Toolkits

Senegal on Screen

A toolkit for teaching the rich history of Senegal on screen, from pioneering Ousmane Sembène to contemporary award-winning director Mati Diop.

 

Senegal has often been heralded as the capital of African cinema. As Claire Andrade-Watkins (1993:30) puts it, during the first two decades following the independence of African countries from France, Senegal was “at the epicentre” of the film production. The country is the home of Ousmane Sembène (1923-2007), known as the “father” of African cinema despite the filmmaker’s reluctance to the term.

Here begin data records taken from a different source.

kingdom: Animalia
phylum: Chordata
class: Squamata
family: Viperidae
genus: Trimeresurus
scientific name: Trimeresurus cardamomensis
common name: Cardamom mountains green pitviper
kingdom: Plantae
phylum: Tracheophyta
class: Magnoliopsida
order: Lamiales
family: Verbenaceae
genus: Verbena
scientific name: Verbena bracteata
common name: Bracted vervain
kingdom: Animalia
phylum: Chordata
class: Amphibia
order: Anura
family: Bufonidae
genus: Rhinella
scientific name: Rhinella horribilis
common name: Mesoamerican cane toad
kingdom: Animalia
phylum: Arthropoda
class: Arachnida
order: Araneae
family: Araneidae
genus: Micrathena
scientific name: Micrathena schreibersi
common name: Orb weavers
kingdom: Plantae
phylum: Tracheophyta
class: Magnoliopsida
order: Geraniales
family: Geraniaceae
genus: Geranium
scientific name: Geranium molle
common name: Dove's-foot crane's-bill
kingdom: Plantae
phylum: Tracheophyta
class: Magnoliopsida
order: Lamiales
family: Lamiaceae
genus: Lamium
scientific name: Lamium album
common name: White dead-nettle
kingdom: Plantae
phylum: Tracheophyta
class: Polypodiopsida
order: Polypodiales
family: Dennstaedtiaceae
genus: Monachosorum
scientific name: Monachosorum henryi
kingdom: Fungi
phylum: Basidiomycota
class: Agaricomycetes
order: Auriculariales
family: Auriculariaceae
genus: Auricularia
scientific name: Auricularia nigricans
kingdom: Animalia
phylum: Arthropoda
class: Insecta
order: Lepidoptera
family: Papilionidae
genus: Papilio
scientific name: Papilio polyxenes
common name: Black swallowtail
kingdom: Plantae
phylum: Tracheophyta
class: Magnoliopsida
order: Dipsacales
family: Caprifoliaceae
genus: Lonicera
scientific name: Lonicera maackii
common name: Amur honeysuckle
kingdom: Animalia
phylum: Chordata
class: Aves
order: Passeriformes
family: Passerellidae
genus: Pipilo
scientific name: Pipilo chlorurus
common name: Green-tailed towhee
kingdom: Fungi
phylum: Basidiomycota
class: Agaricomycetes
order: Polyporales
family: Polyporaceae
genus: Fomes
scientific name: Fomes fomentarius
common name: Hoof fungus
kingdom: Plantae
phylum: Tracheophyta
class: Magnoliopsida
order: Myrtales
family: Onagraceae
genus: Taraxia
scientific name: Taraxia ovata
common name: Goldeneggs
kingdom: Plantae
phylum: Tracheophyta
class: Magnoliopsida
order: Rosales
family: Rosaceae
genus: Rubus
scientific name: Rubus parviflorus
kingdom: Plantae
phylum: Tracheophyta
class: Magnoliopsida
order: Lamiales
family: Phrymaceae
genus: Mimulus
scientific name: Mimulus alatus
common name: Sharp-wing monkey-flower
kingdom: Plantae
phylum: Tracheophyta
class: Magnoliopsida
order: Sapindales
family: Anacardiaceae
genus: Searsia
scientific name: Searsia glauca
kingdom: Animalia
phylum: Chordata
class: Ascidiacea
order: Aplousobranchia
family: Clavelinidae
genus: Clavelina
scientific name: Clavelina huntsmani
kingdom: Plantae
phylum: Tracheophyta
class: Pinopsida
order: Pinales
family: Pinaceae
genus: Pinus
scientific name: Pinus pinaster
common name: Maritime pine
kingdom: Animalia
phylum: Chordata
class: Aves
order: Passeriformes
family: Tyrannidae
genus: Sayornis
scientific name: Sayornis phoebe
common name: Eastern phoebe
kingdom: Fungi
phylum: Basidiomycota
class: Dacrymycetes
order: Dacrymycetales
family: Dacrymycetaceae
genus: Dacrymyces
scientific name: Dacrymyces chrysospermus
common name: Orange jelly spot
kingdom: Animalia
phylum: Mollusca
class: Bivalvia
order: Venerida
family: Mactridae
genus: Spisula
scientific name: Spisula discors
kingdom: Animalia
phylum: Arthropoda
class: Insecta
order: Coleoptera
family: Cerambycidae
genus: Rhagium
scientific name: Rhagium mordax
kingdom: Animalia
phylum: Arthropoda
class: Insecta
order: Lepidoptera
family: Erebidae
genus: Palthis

Sembène is the director of one of the first narrative films made in Africa, Borom Sarret (1963, French, 22 min.), and of the first postcolonial feature-length Black African film, La Noire De…/Black Girl (1966, Wolof and French, 65 min.), a milestone in his film career, whose release coincided with the celebration of the First World Festival of Negro Arts, following the independence of Senegal from France in 1960.

It is also the home of Safi Faye (1943- ), who has been referred to as a pioneering woman filmmaker, but who could, in the same way, be considered as the “mother” of African cinema, as the first black African woman to direct a feature-length film that would be commercially distributed, Kaddu Beykat / Letter from the Village (1975, 90 min.). They both have played a crucial role in the decolonisation and womanisation of the gaze.